Acknowledging that China has a close relationship with Pakistan, Dobbins said Chinese and American interests in this respect are largely aligned.
"I think China, like the United States, is concerned about the growth of violent militancy in the region. China, like the US, would like to see Afghanistan stabilized and no longer becoming a source for potential instability in the region," said Dobbins, who was picked by Secretary of State John Kerry for the job on May 10 of this year and who also served as the George W. Bush administration's first special envoy to Afghanistan in the wake of the Sept 11, 2001 terrorists attacks.
"The United States and China have collaboration," he said.
Dobbins was joined on Sept 9 by Lu Kang, minister of the Chinese embassy in Washington and Afghan Ambassador to the US Eklil Ahmad Hakimi at a State Department ceremony for a China-US joint training program for 15 young Afghan diplomats. After a two-week training in the US, the group will go to China later this year for the second leg of the program.

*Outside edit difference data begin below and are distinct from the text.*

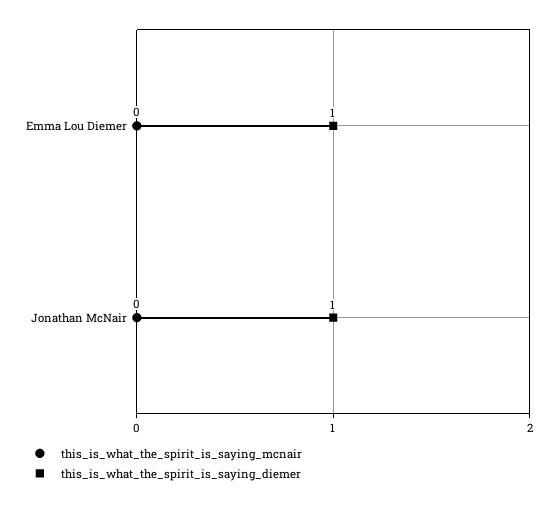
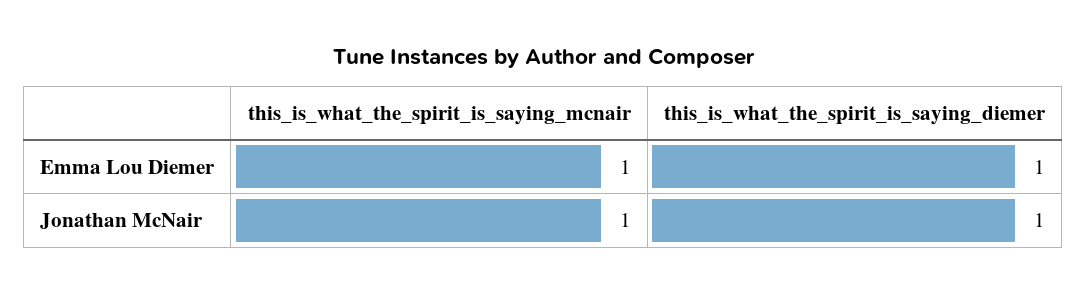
this_is_what_the_spirit_is_saying_mcnair, Emma Lou Diemer: 0 -> 1
this_is_what_the_spirit_is_saying_mcnair, Jonathan McNair: 0 -> 1

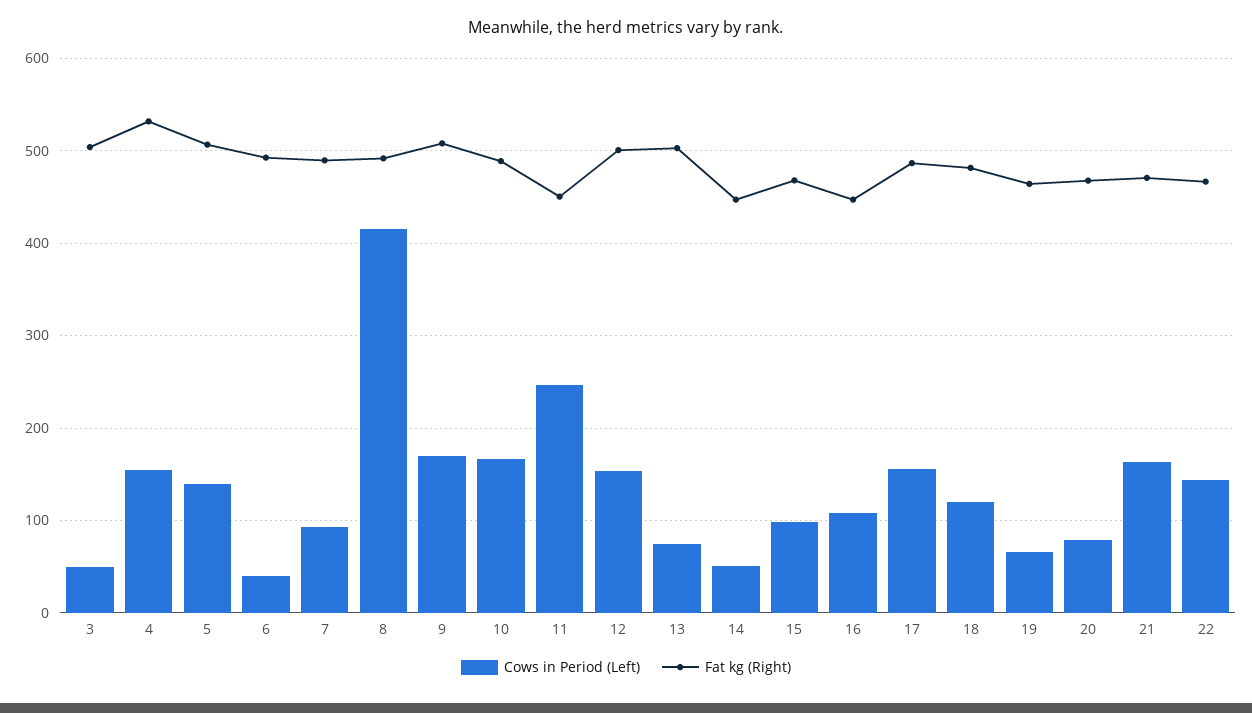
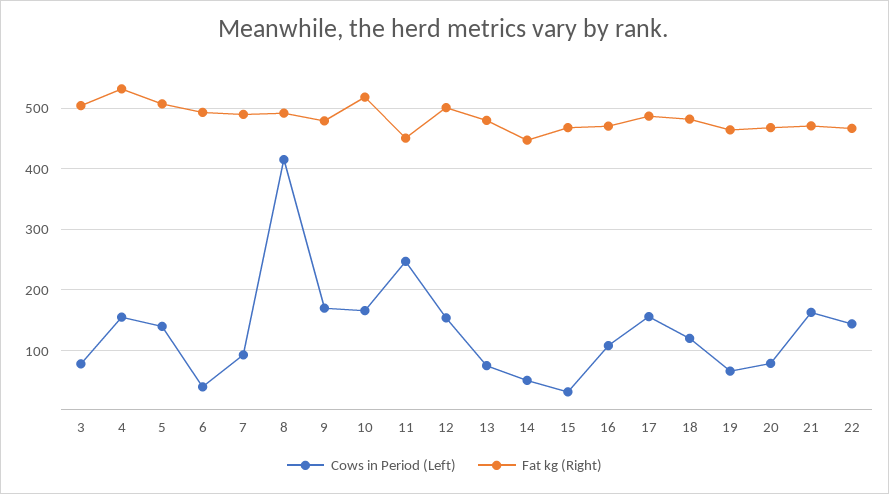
Cows in Period (Left), 3: 50 -> 80
Fat kg (Right), 9: 510 -> 480
Fat kg (Right), 10: 490 -> 520
Fat kg (Right), 13: 500 -> 480
Cows in Period (Left), 15: 100 -> 30
Fat kg (Right), 16: 450 -> 470

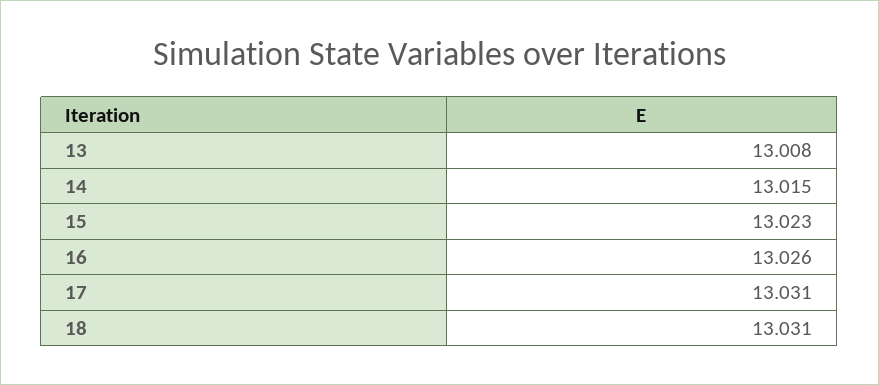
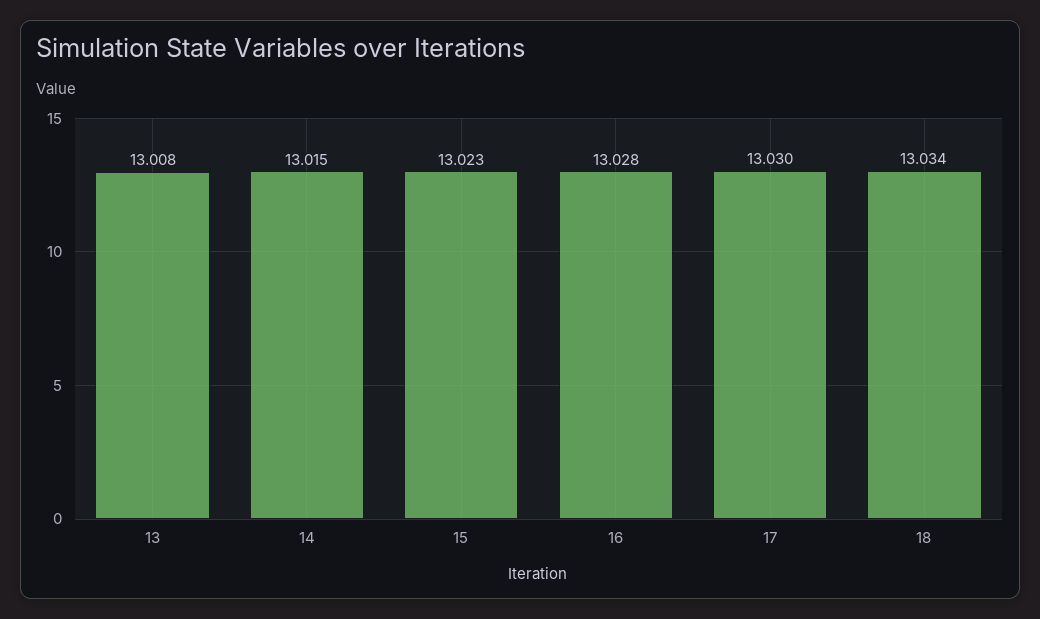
16: 13.026 -> 13.028
17: 13.031 -> 13.03
18: 13.031 -> 13.034

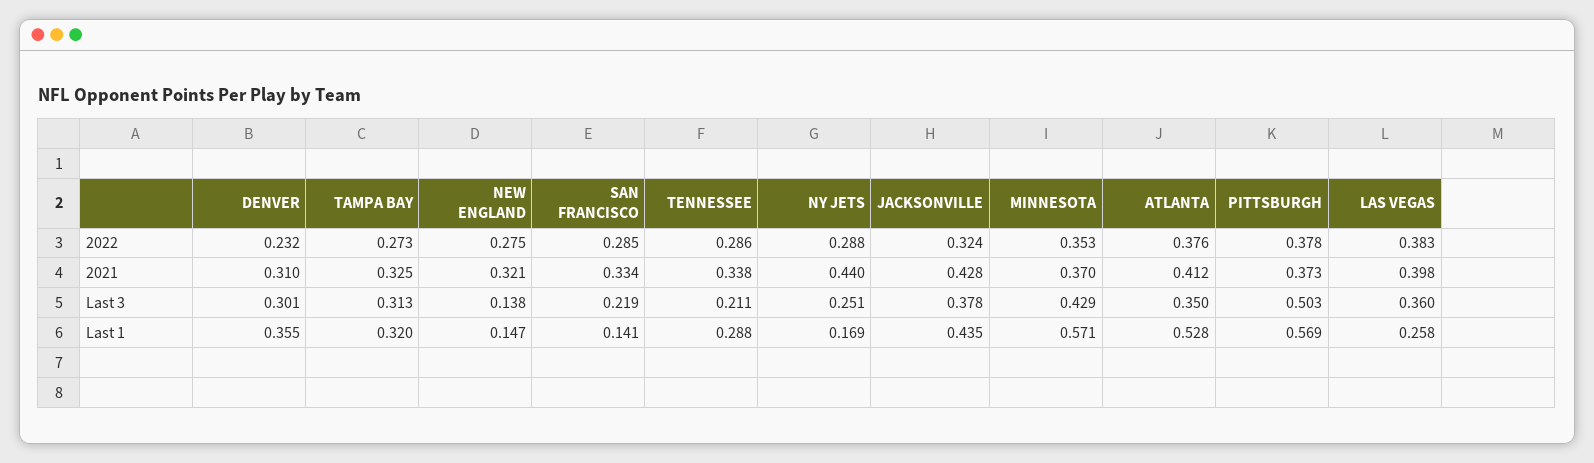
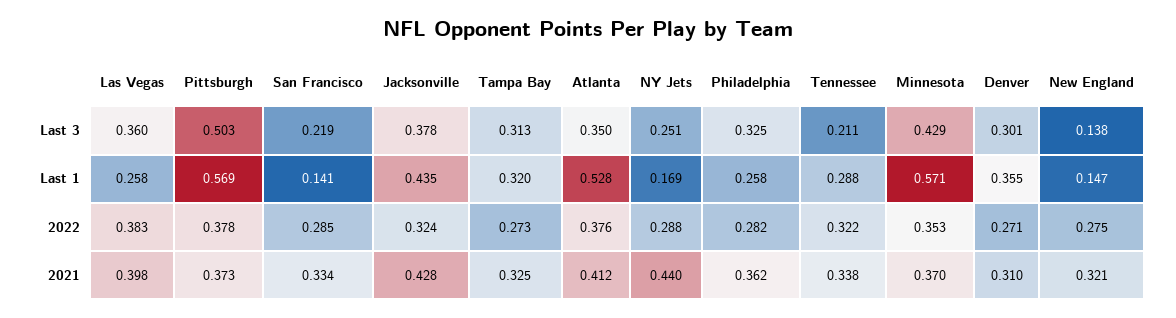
DENVER, 2022: 0.232 -> 0.271
TENNESSEE, 2022: 0.286 -> 0.322
Philadelphia, Last 3: none -> 0.325
Philadelphia, Last 1: none -> 0.258
Philadelphia, 2022: none -> 0.282
Philadelphia, 2021: none -> 0.362

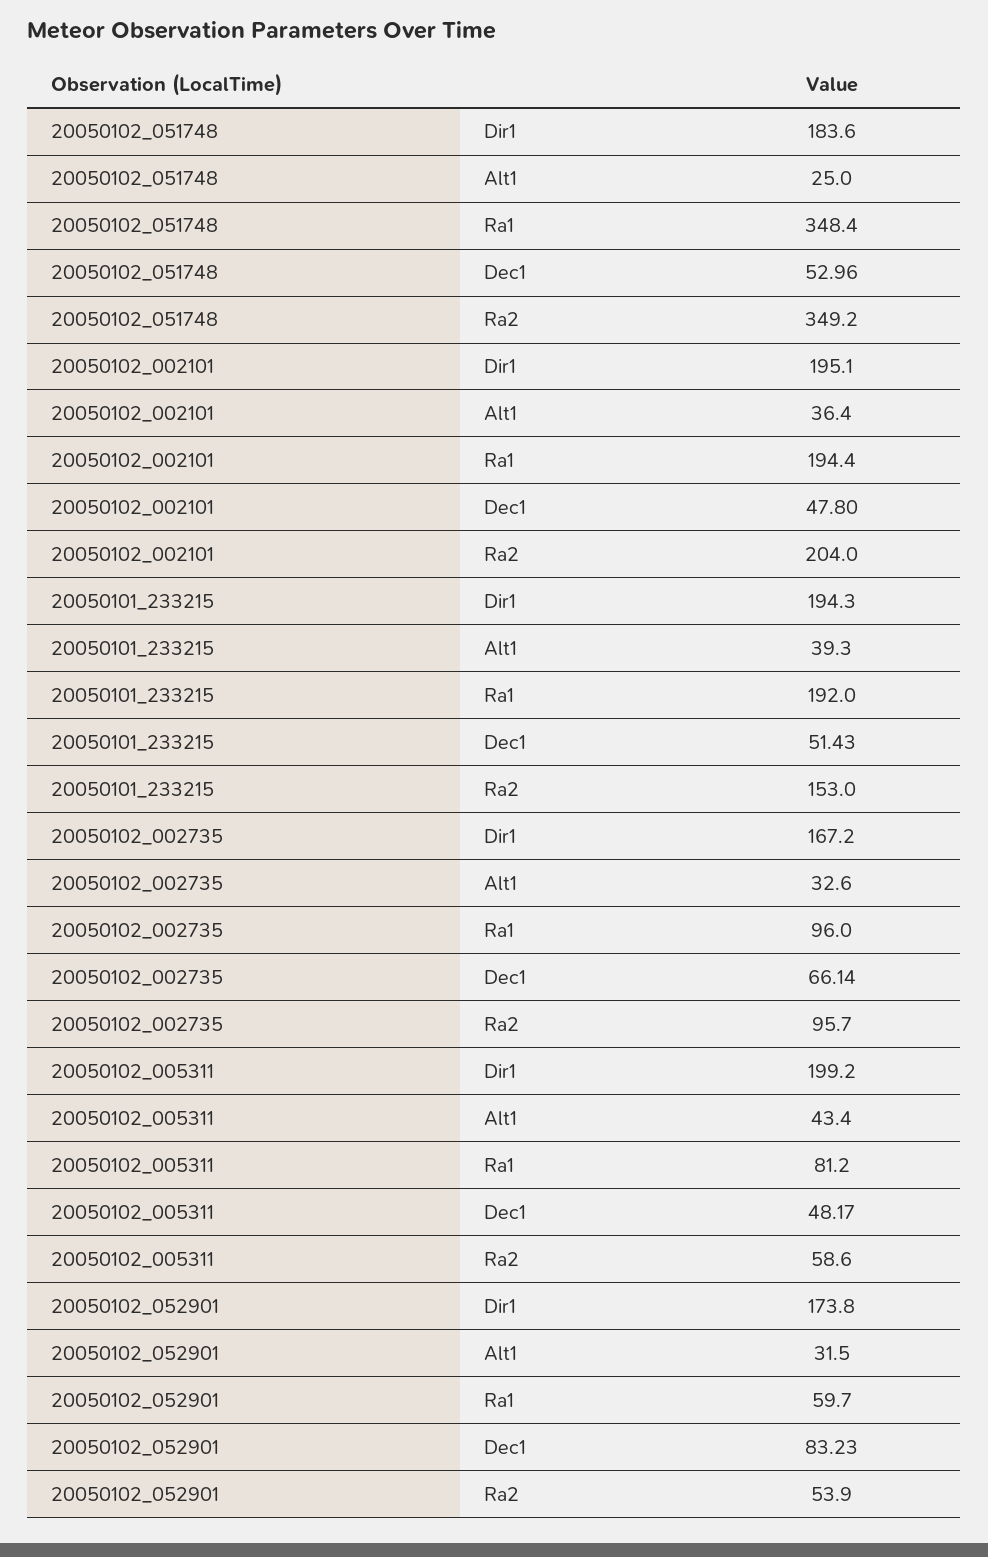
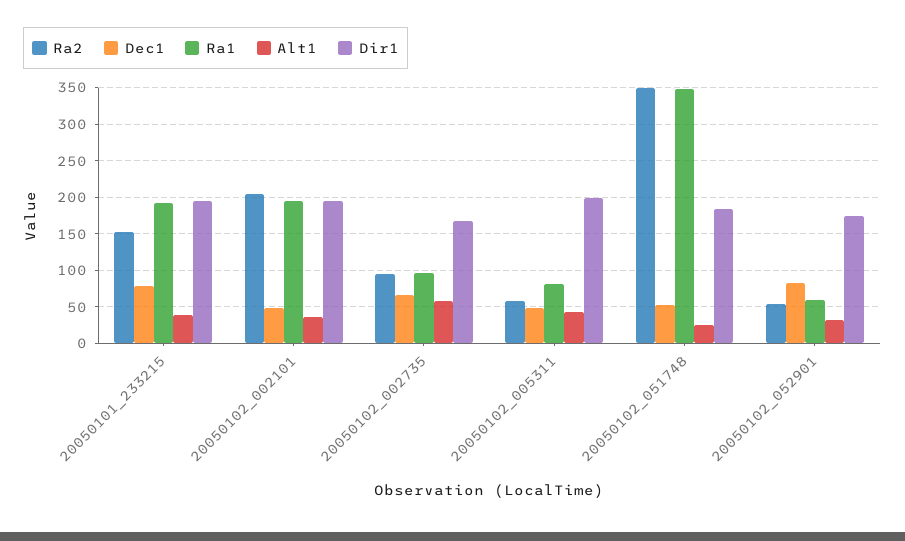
Dec1, 20050101_233215: 51.43 -> 80
Alt1, 20050102_002735: 32.6 -> 60

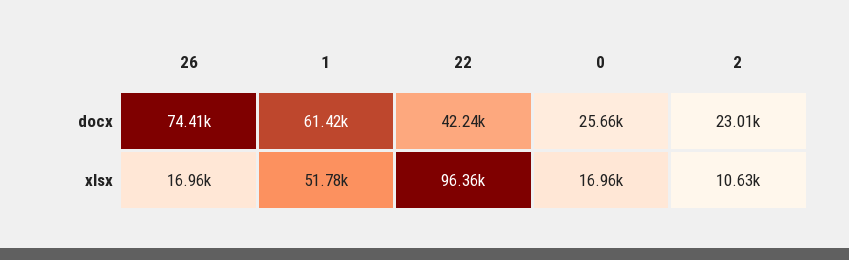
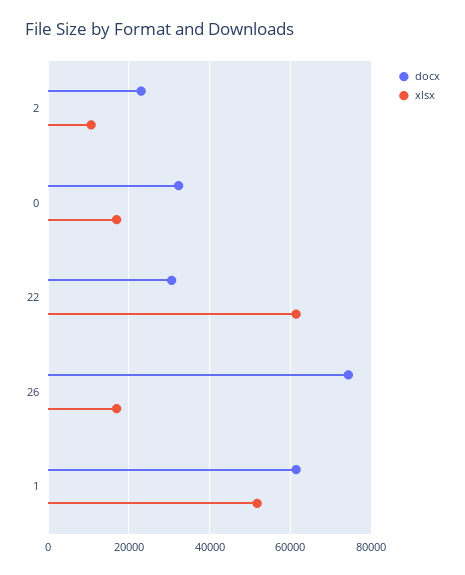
docx, 22: 42240 -> 30000
docx, 0: 25660 -> 32000
xlsx, 22: 96360 -> 62000

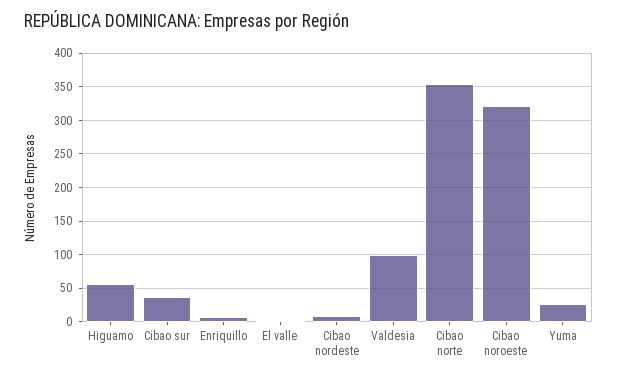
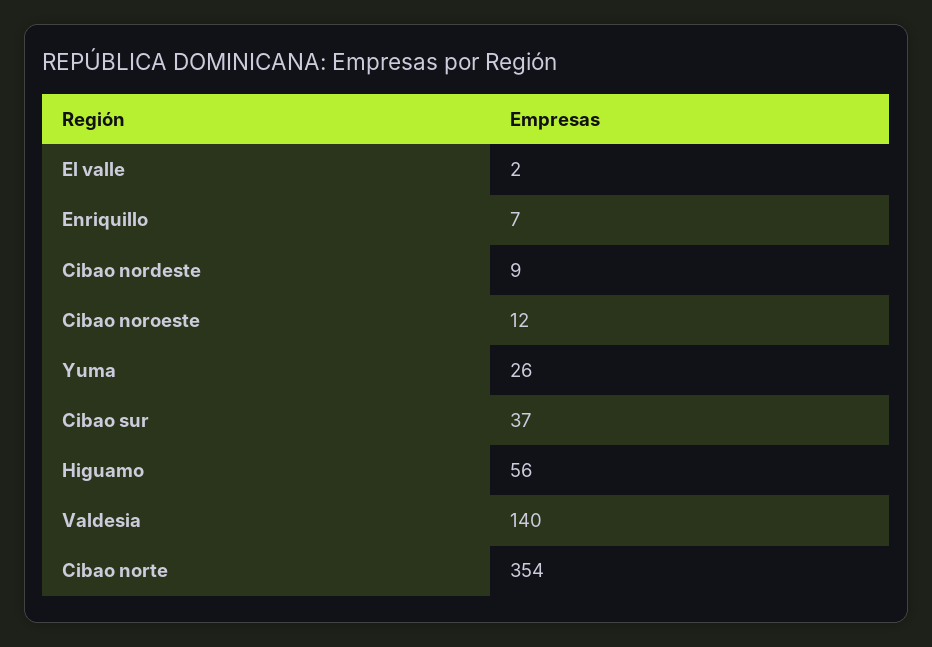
Valdesia: 100 -> 140
Cibao noroeste: 320 -> 12

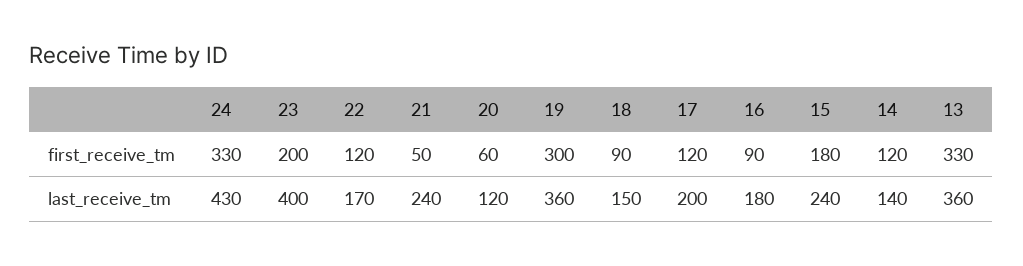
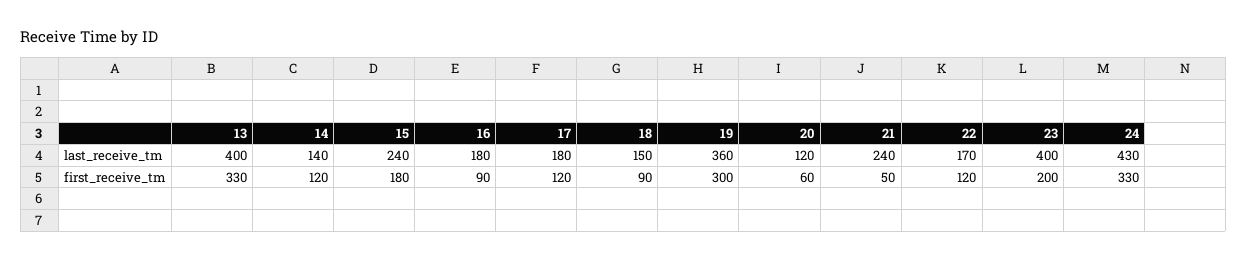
17, last_receive_tm: 200 -> 180
13, last_receive_tm: 360 -> 400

"And this is only one of several areas in which the US and China are collaborating in this kind of advisory and capacity-building for the Afghans," Dobbins said.
It is the second year for the training program, which was first unveiled in May of last year at the China Foreign Affairs University in Beijing. Representatives from the Chinese and US embassies in Kabul jointly selected the group of promising Afghan junior diplomats, according to the US State Department.
In his congratulatory letter last week, Chinese Foreign Minister Wang Yi praised the program as a successful model for China-US cooperation in a third country.